Eating crow suddenly seemed easy. Even advisable. Holding his hard gaze, she nodded. “Yes.”
He blinked. His brows rose again; this time, when his eyes met hers, she detected surprise, swiftly superseded by an untrustworthy amusement that warmed the hazel depths, softening them. His lips eased, but he managed not to smile. “Just yes? No equivocation?”
She narrowed her eyes to slits; folding her arms, she fixed him with a gaze just short of a glare. “You’re determined to be difficult over this, aren’t you?”
“Difficult? Me? Everyone round about will assure you I’m the most easygoing gentleman you’re ever likely to meet.”
She sniffed. “More fool them.”
“It would be unwise to leap to any further conclusions about me, don’t you think?”
She held his gaze, then succinctly replied, “Overlooking the obvious would be more unwise.”
Amusement again flirted about his mobile lips. With any other, she’d be incensed; with him, she was intrigued….
The oddity of that brought her back to earth with a thump.
She lowered her arms. “You’ve forgiven me—I know yo
u have.” She started to turn away. “There’s no point dragging this out—”
“I haven’t forgiven you.” Jack moved across and into her, with one step trapped her against the edge of the pond. The basin of the fountain within it stood shoulder high, preventing her from leaning back. He studied her eyes from close quarters; such dark, dark brown was hard to read, but he sensed from their wideness, from her quickened breathing, that he’d succeeded in claiming her entire attention.

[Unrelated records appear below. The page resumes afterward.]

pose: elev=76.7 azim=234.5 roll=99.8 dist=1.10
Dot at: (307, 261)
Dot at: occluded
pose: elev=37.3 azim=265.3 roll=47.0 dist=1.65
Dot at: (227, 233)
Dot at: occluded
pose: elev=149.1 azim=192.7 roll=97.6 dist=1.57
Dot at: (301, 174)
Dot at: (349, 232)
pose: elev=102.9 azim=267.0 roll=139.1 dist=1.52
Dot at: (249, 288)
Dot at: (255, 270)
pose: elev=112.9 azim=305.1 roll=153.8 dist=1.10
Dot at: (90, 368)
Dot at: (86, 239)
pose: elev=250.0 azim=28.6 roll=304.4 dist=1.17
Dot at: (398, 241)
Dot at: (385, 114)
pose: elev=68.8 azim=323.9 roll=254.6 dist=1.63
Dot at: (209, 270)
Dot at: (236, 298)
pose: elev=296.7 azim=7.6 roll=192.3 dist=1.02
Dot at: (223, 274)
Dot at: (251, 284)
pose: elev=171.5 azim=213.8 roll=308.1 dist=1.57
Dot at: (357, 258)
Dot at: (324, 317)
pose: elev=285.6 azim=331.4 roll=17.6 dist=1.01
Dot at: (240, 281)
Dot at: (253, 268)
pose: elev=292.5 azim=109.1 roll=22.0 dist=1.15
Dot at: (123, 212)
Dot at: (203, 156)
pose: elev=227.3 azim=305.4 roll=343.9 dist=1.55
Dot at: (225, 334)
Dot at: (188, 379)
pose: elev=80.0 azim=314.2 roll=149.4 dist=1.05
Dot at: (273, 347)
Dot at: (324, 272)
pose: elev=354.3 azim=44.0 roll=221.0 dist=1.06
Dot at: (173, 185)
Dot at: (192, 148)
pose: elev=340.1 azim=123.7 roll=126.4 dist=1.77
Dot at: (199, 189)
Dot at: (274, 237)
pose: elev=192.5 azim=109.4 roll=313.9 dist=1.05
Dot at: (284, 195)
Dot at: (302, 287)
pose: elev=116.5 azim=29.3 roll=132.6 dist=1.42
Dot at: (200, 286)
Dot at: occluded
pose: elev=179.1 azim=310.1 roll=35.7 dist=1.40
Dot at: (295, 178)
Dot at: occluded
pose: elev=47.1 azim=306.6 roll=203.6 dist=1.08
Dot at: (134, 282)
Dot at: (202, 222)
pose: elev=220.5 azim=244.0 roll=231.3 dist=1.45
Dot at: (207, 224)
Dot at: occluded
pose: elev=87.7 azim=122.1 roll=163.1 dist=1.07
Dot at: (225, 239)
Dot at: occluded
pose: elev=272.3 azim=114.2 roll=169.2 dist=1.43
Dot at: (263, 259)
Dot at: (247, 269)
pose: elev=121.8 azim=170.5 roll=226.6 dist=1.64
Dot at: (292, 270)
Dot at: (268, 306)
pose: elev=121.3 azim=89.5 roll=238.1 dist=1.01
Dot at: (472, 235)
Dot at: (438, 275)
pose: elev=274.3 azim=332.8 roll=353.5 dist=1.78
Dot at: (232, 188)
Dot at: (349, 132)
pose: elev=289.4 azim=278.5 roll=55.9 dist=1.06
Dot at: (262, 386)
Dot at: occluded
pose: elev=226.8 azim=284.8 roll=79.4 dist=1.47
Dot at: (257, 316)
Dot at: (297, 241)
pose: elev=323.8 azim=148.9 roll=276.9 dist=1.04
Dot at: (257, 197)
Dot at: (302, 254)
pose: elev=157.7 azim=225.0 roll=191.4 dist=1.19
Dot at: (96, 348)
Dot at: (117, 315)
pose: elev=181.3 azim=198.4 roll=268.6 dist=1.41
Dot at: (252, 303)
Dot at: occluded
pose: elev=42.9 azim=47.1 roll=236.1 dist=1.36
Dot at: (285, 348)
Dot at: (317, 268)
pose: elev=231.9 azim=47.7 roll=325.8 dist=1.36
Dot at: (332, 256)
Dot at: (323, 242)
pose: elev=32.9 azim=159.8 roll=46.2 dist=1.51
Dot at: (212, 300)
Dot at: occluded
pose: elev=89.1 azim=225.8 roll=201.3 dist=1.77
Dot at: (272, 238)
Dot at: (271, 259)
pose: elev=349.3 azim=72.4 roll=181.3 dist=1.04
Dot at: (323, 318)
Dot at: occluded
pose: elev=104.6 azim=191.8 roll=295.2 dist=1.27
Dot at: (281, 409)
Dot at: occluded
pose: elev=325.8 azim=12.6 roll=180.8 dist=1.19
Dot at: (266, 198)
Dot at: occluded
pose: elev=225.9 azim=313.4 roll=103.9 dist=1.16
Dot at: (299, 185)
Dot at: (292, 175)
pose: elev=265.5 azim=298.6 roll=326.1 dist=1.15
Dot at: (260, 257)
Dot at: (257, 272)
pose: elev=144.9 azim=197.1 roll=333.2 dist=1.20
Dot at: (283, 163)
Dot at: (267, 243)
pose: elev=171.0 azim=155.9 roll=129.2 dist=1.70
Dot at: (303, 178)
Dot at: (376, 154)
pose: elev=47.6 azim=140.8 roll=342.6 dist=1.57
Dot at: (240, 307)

Tauntingly, he let his lips quirk, let his eyes light with understanding. “Perhaps an olive branch? That might sway me.” Beyond his control, his gaze dropped to her lips. “Might appease me.”
And my demons.
He had to fight not to move closer still, to crowd her even more…to feel her body against his, teasing, tempting…
She licked her lips. He watched the tip of her tongue slide over the lush, lower curve; something inside him clenched. Tight.
“What olive branch?”
She’d managed to find enough breath to speak evenly, to infuse the words with a veneer of her customary haughtiness—enough to spark his less-civilized instincts.
“A kiss.”
He hadn’t even needed to think. That was what he wanted from her, now, here in her resurrection of his mother’s garden.
She blinked, but he sensed she wasn’t shocked. Nor was she unwilling…he had to drag in a breath and fight to hold his instincts back, to give her time enough to agree before he took, seized.
Her eyes returned to his; she eyed him, not warily so much as assessingly. Measuringly.
He wasn’t entirely surprised by her unmissish reaction. From James’s revelations, he’d calculated that she was twenty-nine. She’d been betrothed twice, had farewelled a guardsman going to war once, had been about to elope once. She’d been pursued by many. He knew the males of his class, knew the females, too. She wouldn’t be—couldn’t be—totally innocent.
And she’d been living here for seven years, buried in the country with no one—no gentleman of the style and class with whom she might dally. His style, his class, and now he was home. To stay.